Visum: Zu beantragen bei der Botschaft der Republik São Tomé e Príncipe, Av. De Tervuren, 175, B, B-1150 Brussels, Tel. +32-27-348966, E-Mail: ambassade@saotomeeprincipe.be oder online: www.smf.st. Preis 20 Euro.

Unterkunft: Bom Bom Island Resort, Príncipe,, DZ ab 250 Euro.
Omali Lodge, São Tomé, Preis ab 185 Euro DZ/Nacht.

Gesundheit: geringe Malariagefahr, Geldfieberimpfung ist Pflicht.

Beste Reisezeit: in der Trockenzeit von Juni-September

Grafik: DER STANDARD

Es gibt Universen auf unserer Erde, von denen die Welt wenig weiß. Weil sie einfach zu winzig sind. Oder weil sie aus der Zeit gefallen sind. Fährt man mit dem Finger auf der Landkarte am Äquator entlang, muss man kurz vor der Küste Westafrikas Halt machen. Dann findet man in der Bucht von Guinea so ein Universum – die Inselrepublik São Tomé und Príncipe.

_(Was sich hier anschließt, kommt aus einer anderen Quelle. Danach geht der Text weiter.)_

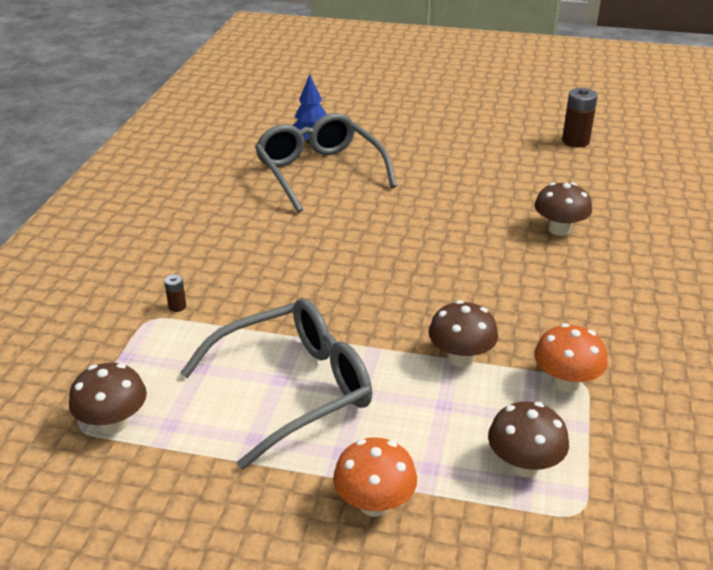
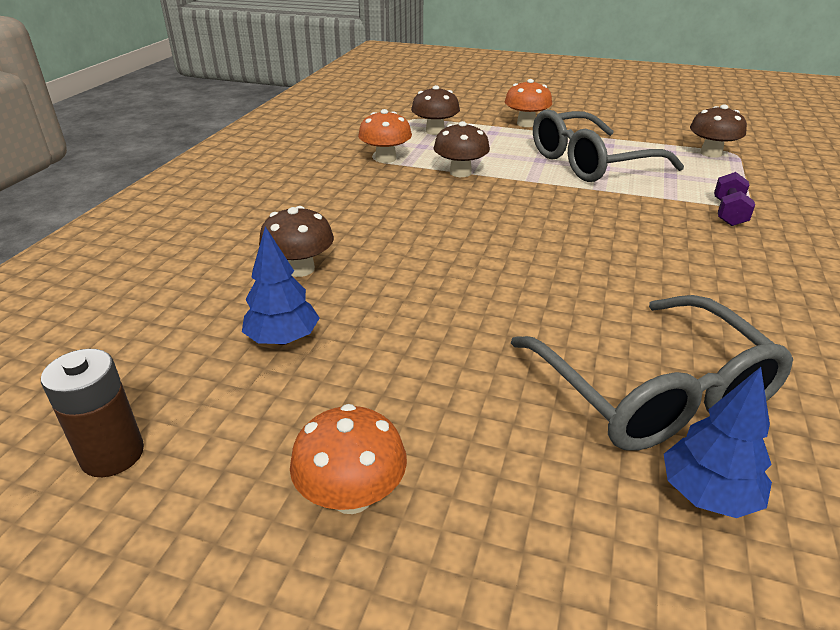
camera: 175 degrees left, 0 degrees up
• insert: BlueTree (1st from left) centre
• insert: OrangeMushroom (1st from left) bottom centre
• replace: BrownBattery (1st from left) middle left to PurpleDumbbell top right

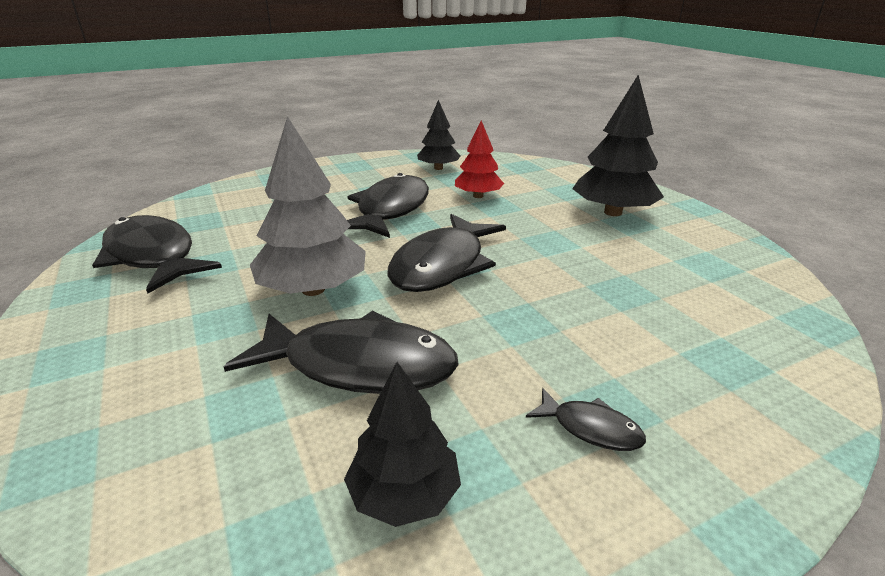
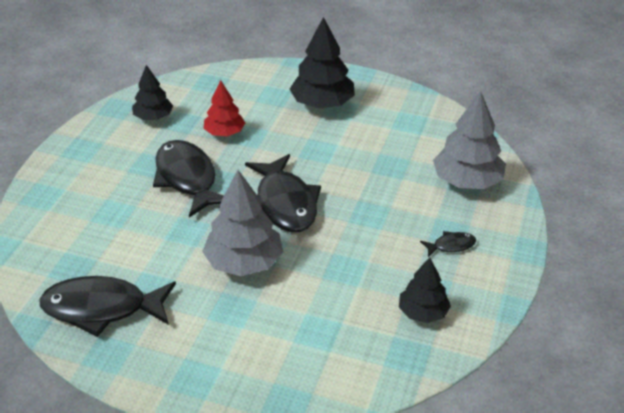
camera: 45 degrees left, 10 degrees up
• delete: BlackFish (2nd from left) centre
• insert: GreyTree (2nd from left) middle right

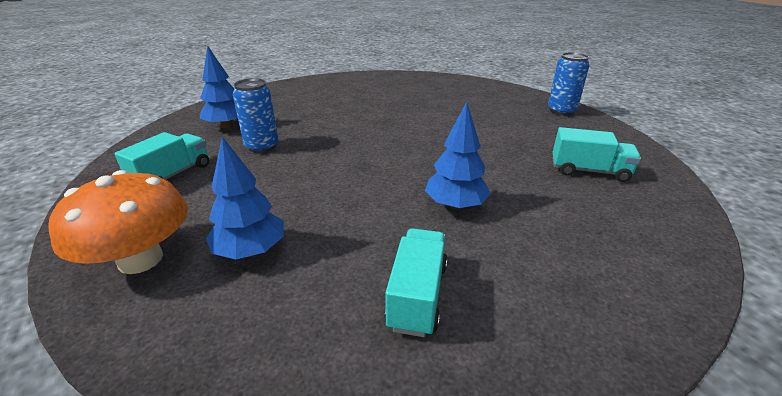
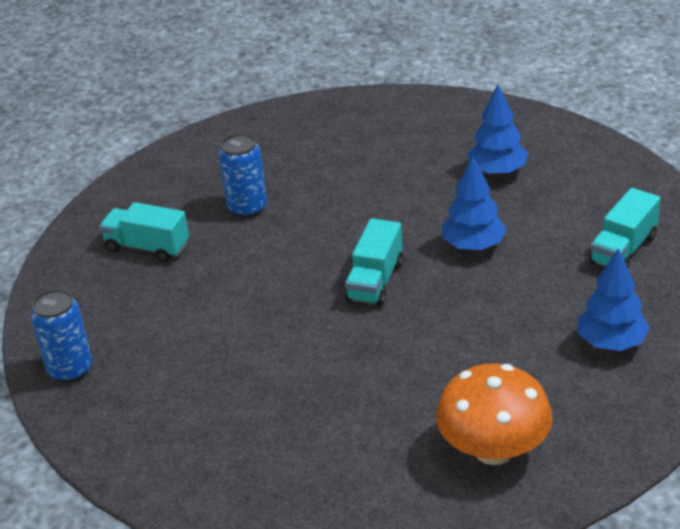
camera: 170 degrees left, 5 degrees up
• move: OrangeMushroom middle left to bottom right
• move: BlueCan (1st from left in the first image) top left to BlueCan (2nd from left) top centre
• move: TurquoiseTruck (2nd from left) bottom centre to centre
• move: BlueTree (3rd from left in the first image) centre to BlueTree (1st from left) middle right

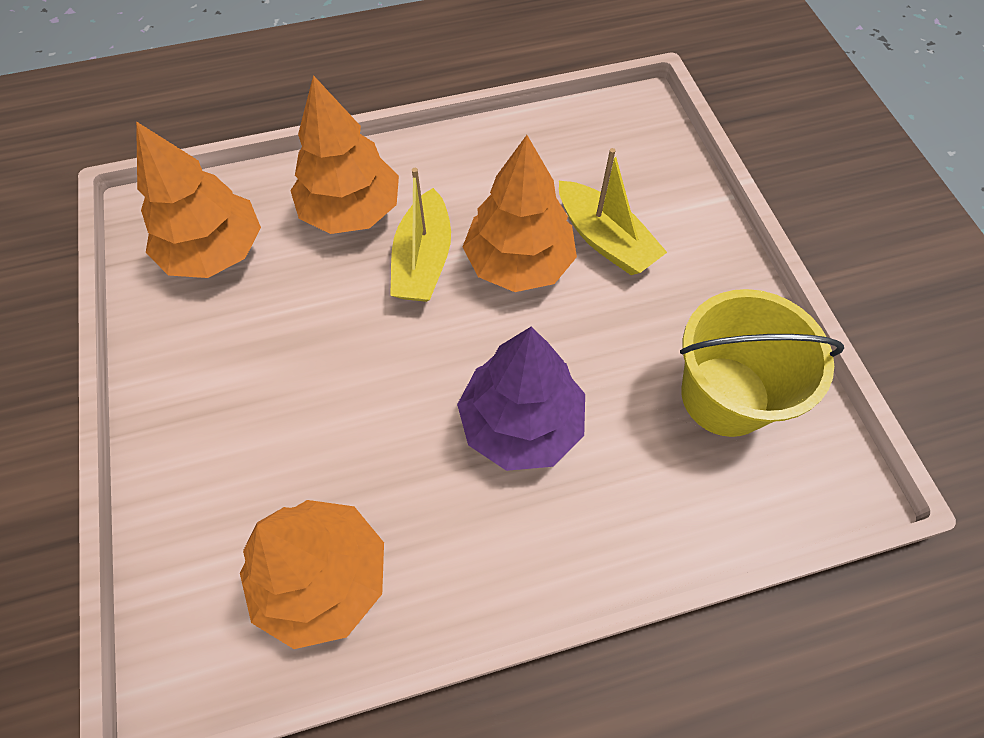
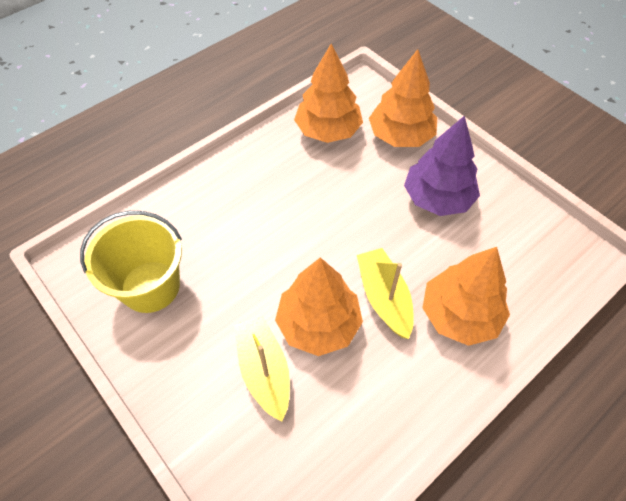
camera: 155 degrees right, 5 degrees down
• move: OrangeTree (1st from left in the first image) top left to OrangeTree (3rd from left) top centre
• move: PurpleTree centre to top right
• rotate: YellowBoat (2nd from left in the first image) top centre = bottom centre 45 degrees clockwise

Príncipe ist noch siebenmal kleiner als die Hauptinsel São Tomé: 128 Quadratkilometer groß, mit einem Kleingebirge aus erloschenen Vulkanen und tropischem Regenwald bis an die Küste – je dichter, desto weniger Menschen: Nur 5000 Einwohner zählt das Eiland. Graziös geschwungene Buchten rahmen das Grün, dazu goldgelbe Strände, an der Flussmündung des Rio Papagaio die wohl fünfhundert Häuser der Inselkapitale Santo António. "Leve-leve" heißt hier das Motto, immer mit der Ruhe.

Im Schritttempo wankt der Geländewagen über die ausgewaschene Lehmpiste, vorbei an geräumigen Stelzenhütten in Muschelweiß, Bonbonrosa oder Patinagrün. Sie sind einfach, doch Elend sieht anders aus. Tropische Fruchtbarkeit explodiert vor und hinter den Gartenzäunen. Mango-, Papaya-, Maracuja- und Guavenbäume schießen aus dem Boden, Bananenstauden wuchern, Schlingpflanzen wickeln sich um alles. An den Türen der Hütten hängen Plaketten der Anti-Malaria-Kampagne, mit der man die Tropenkrankheit zurückgedrängt hat. Autos sind nicht zu sehen, es gibt auf der Insel bloß 30 davon. Die Menschen gehen zu Fuß, immer schön langsam, leve-leve. Auf dem Kopf balancieren sie Wasserkanister, Fische, die im Fluss gewaschene Wäsche und bei Regen Bananenblätter. Ein Feldarbeiter bleibt stehen, versteckt vor den Fremden die scharfe Machete hinterm Rücken und grüßt – eine Frage des Stils.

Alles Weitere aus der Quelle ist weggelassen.